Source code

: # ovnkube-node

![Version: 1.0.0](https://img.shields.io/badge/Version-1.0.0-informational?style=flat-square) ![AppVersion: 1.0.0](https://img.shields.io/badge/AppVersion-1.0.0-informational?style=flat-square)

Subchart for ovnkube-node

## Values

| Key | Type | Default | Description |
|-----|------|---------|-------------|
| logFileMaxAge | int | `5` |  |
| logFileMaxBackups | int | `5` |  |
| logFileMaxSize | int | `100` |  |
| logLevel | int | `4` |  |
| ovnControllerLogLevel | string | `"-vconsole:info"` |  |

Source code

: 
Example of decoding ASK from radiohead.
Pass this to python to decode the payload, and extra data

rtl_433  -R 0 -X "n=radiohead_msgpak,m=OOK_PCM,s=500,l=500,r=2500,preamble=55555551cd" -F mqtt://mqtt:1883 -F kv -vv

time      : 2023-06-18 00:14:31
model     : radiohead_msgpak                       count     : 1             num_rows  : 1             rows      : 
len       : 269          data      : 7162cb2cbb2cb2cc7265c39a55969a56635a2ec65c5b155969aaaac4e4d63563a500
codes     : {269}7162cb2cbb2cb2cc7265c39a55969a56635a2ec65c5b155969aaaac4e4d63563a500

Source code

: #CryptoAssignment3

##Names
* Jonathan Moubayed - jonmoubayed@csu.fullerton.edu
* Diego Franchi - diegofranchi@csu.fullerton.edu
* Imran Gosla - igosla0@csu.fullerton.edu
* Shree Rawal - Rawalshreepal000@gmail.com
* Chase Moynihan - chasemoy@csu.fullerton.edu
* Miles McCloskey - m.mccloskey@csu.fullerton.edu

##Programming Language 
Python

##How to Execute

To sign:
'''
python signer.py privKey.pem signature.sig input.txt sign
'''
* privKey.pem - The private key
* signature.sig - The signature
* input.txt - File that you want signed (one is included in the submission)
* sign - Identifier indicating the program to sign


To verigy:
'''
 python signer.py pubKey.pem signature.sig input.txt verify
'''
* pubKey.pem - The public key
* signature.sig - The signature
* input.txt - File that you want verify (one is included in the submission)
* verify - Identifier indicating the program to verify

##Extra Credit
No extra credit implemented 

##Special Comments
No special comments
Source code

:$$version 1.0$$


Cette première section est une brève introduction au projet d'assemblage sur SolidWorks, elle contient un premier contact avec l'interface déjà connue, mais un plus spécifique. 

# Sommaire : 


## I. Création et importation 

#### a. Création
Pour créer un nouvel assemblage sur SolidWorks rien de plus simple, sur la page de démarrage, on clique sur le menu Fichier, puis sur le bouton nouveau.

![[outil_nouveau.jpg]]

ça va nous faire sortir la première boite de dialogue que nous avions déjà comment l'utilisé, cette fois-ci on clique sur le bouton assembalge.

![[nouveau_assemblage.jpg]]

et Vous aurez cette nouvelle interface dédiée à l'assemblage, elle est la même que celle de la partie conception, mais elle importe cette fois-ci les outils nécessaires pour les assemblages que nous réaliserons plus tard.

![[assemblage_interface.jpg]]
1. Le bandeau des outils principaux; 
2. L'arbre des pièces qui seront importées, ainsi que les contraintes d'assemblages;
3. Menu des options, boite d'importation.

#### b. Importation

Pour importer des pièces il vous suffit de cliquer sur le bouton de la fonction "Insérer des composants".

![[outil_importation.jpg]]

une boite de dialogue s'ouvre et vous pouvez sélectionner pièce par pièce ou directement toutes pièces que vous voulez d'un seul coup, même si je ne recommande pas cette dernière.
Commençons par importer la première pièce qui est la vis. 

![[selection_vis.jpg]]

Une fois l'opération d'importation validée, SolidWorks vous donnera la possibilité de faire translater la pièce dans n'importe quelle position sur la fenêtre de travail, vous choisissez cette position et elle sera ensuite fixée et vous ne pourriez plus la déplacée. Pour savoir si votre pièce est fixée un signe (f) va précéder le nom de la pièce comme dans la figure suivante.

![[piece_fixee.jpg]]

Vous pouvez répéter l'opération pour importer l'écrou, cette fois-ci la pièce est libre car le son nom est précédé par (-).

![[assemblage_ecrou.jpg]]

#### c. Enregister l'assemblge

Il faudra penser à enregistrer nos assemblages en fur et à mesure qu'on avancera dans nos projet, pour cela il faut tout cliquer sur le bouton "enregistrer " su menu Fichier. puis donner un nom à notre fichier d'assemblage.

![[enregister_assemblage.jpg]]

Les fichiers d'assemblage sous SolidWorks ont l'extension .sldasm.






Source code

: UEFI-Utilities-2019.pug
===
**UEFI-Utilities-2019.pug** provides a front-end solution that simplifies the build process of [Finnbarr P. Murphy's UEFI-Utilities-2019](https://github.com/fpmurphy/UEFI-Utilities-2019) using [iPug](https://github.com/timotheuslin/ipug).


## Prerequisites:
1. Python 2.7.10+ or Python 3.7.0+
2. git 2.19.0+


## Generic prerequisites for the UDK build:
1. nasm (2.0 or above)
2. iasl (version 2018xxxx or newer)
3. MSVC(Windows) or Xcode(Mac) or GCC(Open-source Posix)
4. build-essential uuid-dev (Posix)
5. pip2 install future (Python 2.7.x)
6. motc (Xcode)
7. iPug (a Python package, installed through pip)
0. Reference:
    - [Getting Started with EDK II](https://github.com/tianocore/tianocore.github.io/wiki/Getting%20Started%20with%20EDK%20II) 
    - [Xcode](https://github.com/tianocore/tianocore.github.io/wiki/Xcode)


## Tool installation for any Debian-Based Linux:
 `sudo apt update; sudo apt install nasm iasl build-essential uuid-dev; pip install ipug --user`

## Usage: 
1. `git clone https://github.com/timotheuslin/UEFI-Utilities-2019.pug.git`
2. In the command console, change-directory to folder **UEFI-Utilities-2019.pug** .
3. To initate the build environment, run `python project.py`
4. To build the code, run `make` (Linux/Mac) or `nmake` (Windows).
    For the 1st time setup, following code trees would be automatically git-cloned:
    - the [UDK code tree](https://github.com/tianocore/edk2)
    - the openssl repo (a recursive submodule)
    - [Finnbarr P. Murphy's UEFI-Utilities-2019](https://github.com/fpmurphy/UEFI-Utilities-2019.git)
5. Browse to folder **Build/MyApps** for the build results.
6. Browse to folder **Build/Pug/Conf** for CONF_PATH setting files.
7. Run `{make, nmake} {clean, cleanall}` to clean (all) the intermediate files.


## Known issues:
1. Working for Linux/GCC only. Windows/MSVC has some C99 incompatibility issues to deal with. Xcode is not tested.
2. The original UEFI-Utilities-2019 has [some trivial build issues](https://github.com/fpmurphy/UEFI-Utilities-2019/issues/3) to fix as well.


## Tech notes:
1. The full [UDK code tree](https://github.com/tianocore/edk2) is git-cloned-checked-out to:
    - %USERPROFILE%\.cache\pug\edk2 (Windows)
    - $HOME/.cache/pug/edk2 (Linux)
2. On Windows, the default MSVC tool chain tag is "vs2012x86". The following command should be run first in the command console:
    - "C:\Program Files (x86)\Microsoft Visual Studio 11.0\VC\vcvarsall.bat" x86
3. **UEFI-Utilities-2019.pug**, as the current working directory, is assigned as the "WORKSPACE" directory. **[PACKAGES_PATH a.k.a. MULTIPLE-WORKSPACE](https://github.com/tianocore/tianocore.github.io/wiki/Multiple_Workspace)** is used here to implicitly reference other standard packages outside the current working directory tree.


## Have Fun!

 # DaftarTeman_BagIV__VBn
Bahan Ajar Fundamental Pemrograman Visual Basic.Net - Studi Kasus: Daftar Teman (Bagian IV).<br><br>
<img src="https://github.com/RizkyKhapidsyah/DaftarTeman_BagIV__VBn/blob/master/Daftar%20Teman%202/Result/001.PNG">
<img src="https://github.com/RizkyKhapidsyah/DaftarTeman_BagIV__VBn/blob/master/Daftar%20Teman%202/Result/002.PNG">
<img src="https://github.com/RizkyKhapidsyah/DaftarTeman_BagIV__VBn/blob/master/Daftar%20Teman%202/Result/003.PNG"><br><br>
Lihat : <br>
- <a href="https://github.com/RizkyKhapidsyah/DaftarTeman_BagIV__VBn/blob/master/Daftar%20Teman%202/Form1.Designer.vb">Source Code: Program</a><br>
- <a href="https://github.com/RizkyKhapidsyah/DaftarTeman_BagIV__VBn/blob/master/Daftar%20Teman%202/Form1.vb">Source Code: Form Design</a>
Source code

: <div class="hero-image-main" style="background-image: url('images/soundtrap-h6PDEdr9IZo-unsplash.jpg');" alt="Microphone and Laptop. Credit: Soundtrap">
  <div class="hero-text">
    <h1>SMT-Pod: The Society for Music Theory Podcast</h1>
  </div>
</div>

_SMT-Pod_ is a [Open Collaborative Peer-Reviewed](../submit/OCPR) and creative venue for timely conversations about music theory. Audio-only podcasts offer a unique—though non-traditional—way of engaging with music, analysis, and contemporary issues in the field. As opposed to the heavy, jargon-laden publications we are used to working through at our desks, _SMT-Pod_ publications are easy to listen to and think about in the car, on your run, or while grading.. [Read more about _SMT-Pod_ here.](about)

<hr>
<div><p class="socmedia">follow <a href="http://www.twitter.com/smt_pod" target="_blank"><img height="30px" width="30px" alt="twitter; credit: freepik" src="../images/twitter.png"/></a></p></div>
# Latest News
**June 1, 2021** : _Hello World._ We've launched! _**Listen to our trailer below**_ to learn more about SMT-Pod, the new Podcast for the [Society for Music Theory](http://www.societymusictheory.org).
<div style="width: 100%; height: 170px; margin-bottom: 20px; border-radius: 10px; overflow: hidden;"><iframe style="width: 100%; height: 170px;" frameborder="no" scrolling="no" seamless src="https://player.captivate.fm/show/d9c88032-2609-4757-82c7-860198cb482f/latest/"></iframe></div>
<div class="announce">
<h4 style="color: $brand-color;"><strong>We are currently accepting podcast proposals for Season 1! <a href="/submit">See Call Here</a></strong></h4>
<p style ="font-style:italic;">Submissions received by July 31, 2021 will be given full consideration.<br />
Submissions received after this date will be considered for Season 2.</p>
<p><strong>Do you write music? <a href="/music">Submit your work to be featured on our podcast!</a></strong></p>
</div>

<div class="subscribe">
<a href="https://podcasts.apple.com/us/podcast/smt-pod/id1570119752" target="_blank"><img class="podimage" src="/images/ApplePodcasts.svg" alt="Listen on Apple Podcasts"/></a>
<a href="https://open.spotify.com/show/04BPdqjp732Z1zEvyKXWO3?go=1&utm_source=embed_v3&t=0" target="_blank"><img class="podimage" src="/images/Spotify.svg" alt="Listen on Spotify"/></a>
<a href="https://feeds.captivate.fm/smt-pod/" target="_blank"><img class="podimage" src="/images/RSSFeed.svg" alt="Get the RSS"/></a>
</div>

-----

● **EXERCISE AIM**: Copy the records above word for word, from their very beginning through the line that contains "Pass this to", with that line included.

● **OUTPUT FOR THIS TASK**:
Source code

: # ovnkube-node

![Version: 1.0.0](https://img.shields.io/badge/Version-1.0.0-informational?style=flat-square) ![AppVersion: 1.0.0](https://img.shields.io/badge/AppVersion-1.0.0-informational?style=flat-square)

Subchart for ovnkube-node

## Values

| Key | Type | Default | Description |
|-----|------|---------|-------------|
| logFileMaxAge | int | `5` |  |
| logFileMaxBackups | int | `5` |  |
| logFileMaxSize | int | `100` |  |
| logLevel | int | `4` |  |
| ovnControllerLogLevel | string | `"-vconsole:info"` |  |

Source code

: 
Example of decoding ASK from radiohead.
Pass this to python to decode the payload, and extra data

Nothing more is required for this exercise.